In the Adivasi Sadri language, epil means star. Under the same name, Bina Topno leads a team of 10 women at a village called Chetiajaan in Dibrugarh district and they are rising like a star in the field of poultry farming.
‘Earlier as seasonal tea garden labourers, we worked for about six months in a year plucking leaves and remained idle for the rest of the year. In 2005, we started a self help group with a mere contribution of R 50 from our members. Again, we collected R 30 from each member to start a poultry farm in our village. And we haven’t look back after that,’ says Topno.

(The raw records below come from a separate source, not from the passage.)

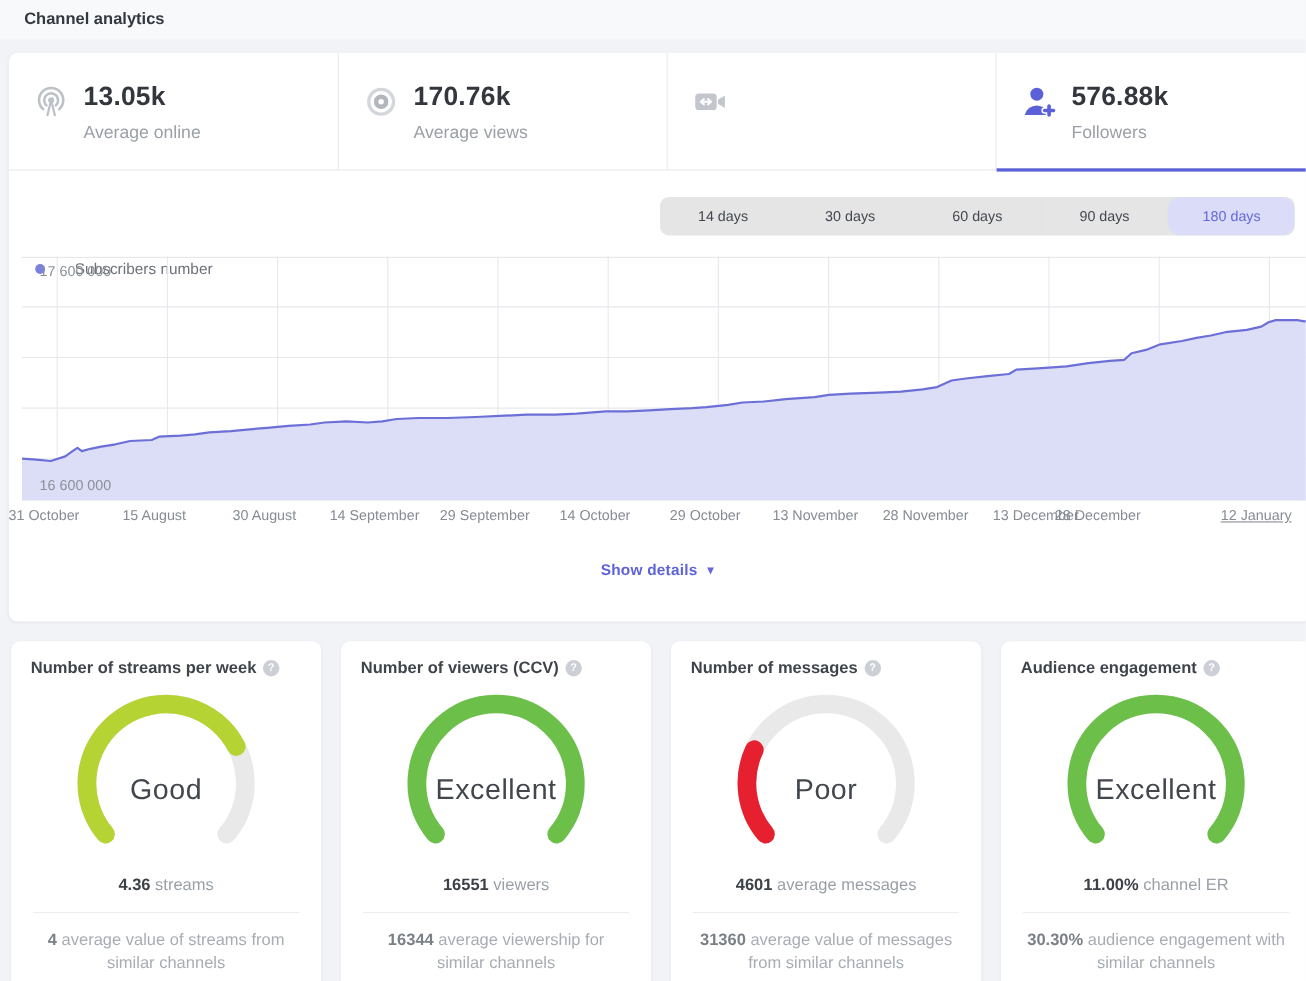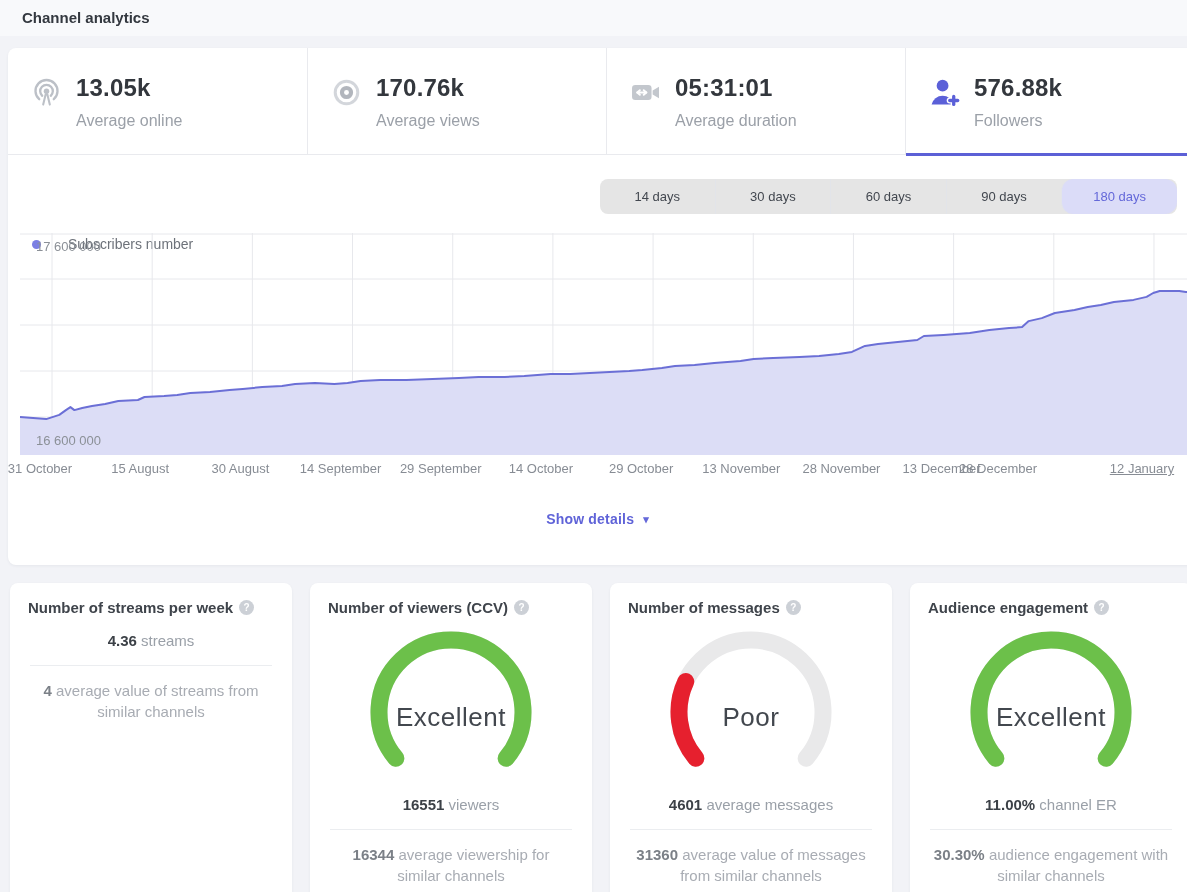--- a/index.html
+++ b/index.html
@@ -108,24 +108,20 @@
   <div class="stat-item">
     <span class="stat-icon"><svg viewBox="0 0 24 24" width="33" height="33">
             <rect x="2.2" y="6.5" width="14.2" height="11" rx="2.4" fill="#c3c7cd"></rect>
             <path d="M17.2 10.6 21.8 7.9v8.2l-4.6-2.7z" fill="#c3c7cd"></path>
             <g stroke="#fff" stroke-width="1.4" fill="none" stroke-linecap="round">
               <path d="M6 12h6.6"></path>
               <path d="M6 12l1.9-1.7M6 12l1.9 1.7"></path>
               <path d="M12.6 12l-1.9-1.7M12.6 12l-1.9 1.7"></path>
             </g>
           </svg></span>
-    <span class="stat-txt">
-      <div class="stat-value">05:31:01</div>
-      <div class="stat-label">Average duration</div>
-    </span>
   </div>
 
   <div class="stat-item active">
     <span class="stat-icon"><svg viewBox="0 0 24 24" width="33" height="33">
             <circle cx="10.6" cy="7" r="4.3" fill="#5b60d8"></circle>
             <path d="M2.6 20.8a8.2 8.2 0 0 1 16 0z" fill="#5b60d8"></path>
             <g stroke="#fff" stroke-width="4.4" stroke-linecap="round">
               <path d="M18.7 14.9v5.8"></path>
               <path d="M15.8 17.8h5.8"></path>
             </g>
@@ -201,20 +197,27 @@
     </button>
   </div>
 </div>
 
 <div class="gauges-row">
   <div class="gauge-card">
     <div class="gauge-head">
       <span class="gauge-title">Number of streams per week</span>
       <span class="help-icon">?</span>
     </div>
+    <div class="gauge-wrap">
+      <svg width="220" height="150">
+        <path class="track" fill="none" stroke="#e9e9ea" stroke-width="17" stroke-linecap="round" d="M 54.84 128.28 A 72 72 0 1 1 165.16 128.28"></path>
+        <path class="val" fill="none" stroke-width="17" stroke-linecap="round" d="M 54.84 128.28 A 72 72 0 1 1 173.81 48.64" stroke="#b5d333"></path>
+      </svg>
+      <div class="gauge-rating">Good</div>
+    </div>
     <div class="gauge-value"><b>4.36</b> <span>streams</span></div>
     <div class="gauge-divider"></div>
     <div class="gauge-benchmark"><b>4</b> <span>average value of streams from similar channels</span></div>
   </div>
 
   <div class="gauge-card">
     <div class="gauge-head">
       <span class="gauge-title">Number of viewers (CCV)</span>
       <span class="help-icon">?</span>
     </div>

In 2010, the SHG got a government assistance of R 25,000 and expanded their business. Once they returned their debt, they received another loan of R 2 lakh from the government, which boosted the confidence of the group. ‘If we invest money on 200 chickens, we can earn upto R 15,000 in 45 days. We help our fellow members when they are in need of money. That is big relief for us as we don’t need to look to others in times of crisis,’ asserts Topno.
Impossible is nothing
It’s a well known fact that despite the tea industry being the most well organised industry of the country, the labour sector associated with it is the most unorganised. ‘Earlier, we found it difficult to run our families even. But things have changed now. We have very good markets in Duliajan and Dibrugarh for our products. I believe one should dream and chase it. Nothing is impossible to a willing heart,’ says Topno
Recently, Epil has opened a tent house and they are doing brisk business in its nearby areas. ‘There are many SHGs in our area. We, however, always lead by example. Basking in the glory of success, we haven’t stopped dreaming. We have a long a way to go,’ sums up Bina Topno.